I know nothing about it in the US, but in the UK it would be their business once he started and they set him up on payroll. You could still argue none of their business, 'can only harm you' in negotiating salary of course - and in a large enough org the same people would never know, but otherwise could be a short-lived deception and maybe you'd feel weird about that once colleagues.
In the US, it's asked but I learned a while ago to dodge the question if they ask. If they're genuinely unsure, that tends to be a red flag. If they have a number in mind, we just negotiate and see if we can't come to a common understanding. I say that with the understanding that negotiating isn't something that comes easy for a lot of folks. I personally have found it an extremely useful skill over the years.
Different markets will bear different negotiation tactics. California, for example, made it illegal for a potential employer to ask a candidate this information.
I meant that, negotiation aside, here it literally is their business (via form P45) in setting you up on payroll. (Unless you time it or take a break such that the new job is your only one since 6 April, i.e. in the current tax year.)
Thinking about it - I do know/can infer a little about the US - everyone does (or has someone do) their own taxes there, so it's not needed. The purpose of this in the UK is that the second employer within a tax year can set up the new employee correctly so tax isn't underpaid as a result of ignoring the previous income.

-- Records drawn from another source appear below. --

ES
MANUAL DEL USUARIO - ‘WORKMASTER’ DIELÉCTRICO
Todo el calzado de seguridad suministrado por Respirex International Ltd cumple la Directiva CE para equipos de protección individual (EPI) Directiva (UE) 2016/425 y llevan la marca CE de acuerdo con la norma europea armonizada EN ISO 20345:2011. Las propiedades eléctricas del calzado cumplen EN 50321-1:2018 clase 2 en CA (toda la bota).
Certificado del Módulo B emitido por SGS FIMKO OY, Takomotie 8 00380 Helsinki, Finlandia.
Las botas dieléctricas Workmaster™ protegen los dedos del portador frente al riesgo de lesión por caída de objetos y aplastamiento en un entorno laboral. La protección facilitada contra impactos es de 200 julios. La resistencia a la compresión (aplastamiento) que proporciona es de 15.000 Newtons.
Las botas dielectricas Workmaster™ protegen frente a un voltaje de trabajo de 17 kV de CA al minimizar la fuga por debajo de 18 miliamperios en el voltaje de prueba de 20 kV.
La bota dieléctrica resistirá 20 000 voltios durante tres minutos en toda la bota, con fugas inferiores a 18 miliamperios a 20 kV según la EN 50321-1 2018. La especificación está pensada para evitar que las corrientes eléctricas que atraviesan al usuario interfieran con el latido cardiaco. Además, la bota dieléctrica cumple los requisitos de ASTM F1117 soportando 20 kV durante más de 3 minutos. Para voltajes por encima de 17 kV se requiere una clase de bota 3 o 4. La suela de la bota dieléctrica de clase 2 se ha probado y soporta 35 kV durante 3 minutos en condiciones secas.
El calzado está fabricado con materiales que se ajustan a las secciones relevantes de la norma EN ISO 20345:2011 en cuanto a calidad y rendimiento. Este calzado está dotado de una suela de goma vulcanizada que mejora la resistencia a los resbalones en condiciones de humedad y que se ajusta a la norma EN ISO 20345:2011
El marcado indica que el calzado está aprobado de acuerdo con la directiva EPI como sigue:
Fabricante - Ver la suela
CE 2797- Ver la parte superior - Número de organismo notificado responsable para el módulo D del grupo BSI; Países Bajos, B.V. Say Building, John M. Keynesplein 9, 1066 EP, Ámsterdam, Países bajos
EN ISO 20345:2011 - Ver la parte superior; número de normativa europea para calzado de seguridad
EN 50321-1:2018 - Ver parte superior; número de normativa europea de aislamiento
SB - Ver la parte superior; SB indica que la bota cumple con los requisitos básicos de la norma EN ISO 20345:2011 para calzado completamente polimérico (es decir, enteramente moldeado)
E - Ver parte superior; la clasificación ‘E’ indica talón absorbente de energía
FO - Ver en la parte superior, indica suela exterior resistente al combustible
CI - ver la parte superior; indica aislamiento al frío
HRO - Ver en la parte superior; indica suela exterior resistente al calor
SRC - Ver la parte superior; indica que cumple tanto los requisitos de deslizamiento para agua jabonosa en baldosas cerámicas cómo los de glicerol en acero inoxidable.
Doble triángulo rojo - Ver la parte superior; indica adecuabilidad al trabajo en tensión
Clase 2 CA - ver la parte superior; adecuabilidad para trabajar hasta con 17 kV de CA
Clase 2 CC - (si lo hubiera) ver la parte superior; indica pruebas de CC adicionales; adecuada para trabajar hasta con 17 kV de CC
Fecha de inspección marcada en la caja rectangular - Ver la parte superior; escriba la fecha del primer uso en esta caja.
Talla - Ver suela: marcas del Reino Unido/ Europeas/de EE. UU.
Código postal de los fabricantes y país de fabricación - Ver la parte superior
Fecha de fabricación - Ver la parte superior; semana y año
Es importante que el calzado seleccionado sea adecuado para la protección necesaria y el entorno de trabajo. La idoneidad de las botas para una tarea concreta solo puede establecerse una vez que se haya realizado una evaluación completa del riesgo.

(PAYE - Pay As You Earn - income tax, national insurance contributions, and student loan repayments are handled by employer. People only 'do taxes' (self-assessment) here if self-employed, have capital gains over the allowance or sale price over the reportable amount, etc. extra curricular stuff like that that, especially because of allowances before the tax kicks in, most people don't need to. I would guess the most common reason is pension contributions made with post-tax money (employer's pension scheme is of course paid into primarily through payroll, not that) for those earning enough to have a higher marginal rate of income tax - you get the basic rate back on contributions automatically, since everyone pays it, but any extra requires self- assessment.)